RECORDS PROVIDED:
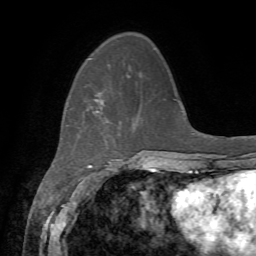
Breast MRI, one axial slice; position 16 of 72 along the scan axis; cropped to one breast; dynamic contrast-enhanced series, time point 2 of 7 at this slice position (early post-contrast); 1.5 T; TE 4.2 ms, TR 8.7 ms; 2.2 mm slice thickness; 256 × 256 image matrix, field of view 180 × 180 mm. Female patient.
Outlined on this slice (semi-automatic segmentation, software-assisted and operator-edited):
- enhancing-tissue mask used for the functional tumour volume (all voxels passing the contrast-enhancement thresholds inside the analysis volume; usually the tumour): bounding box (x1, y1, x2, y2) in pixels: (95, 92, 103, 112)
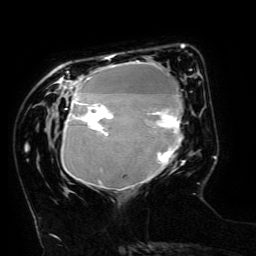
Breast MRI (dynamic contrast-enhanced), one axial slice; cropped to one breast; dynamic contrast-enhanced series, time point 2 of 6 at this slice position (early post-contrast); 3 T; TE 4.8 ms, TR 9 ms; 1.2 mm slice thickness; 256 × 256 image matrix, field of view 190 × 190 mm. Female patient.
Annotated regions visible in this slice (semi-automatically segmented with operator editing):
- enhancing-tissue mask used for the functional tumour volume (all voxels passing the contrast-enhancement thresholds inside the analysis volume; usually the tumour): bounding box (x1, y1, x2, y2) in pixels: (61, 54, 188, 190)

THE PROBLEM: Copy all of the material word for word, and include none of its pictures.

WRITTEN SOLUTION:
Breast MRI, one axial slice; position 16 of 72 along the scan axis; cropped to one breast; dynamic contrast-enhanced series, time point 2 of 7 at this slice position (early post-contrast); 1.5 T; TE 4.2 ms, TR 8.7 ms; 2.2 mm slice thickness; 256 × 256 image matrix, field of view 180 × 180 mm. Female patient.
Outlined on this slice (semi-automatic segmentation, software-assisted and operator-edited):
- enhancing-tissue mask used for the functional tumour volume (all voxels passing the contrast-enhancement thresholds inside the analysis volume; usually the tumour): bounding box (x1, y1, x2, y2) in pixels: (95, 92, 103, 112)
Breast MRI (dynamic contrast-enhanced), one axial slice; cropped to one breast; dynamic contrast-enhanced series, time point 2 of 6 at this slice position (early post-contrast); 3 T; TE 4.8 ms, TR 9 ms; 1.2 mm slice thickness; 256 × 256 image matrix, field of view 190 × 190 mm. Female patient.
Annotated regions visible in this slice (semi-automatically segmented with operator editing):
- enhancing-tissue mask used for the functional tumour volume (all voxels passing the contrast-enhancement thresholds inside the analysis volume; usually the tumour): bounding box (x1, y1, x2, y2) in pixels: (61, 54, 188, 190)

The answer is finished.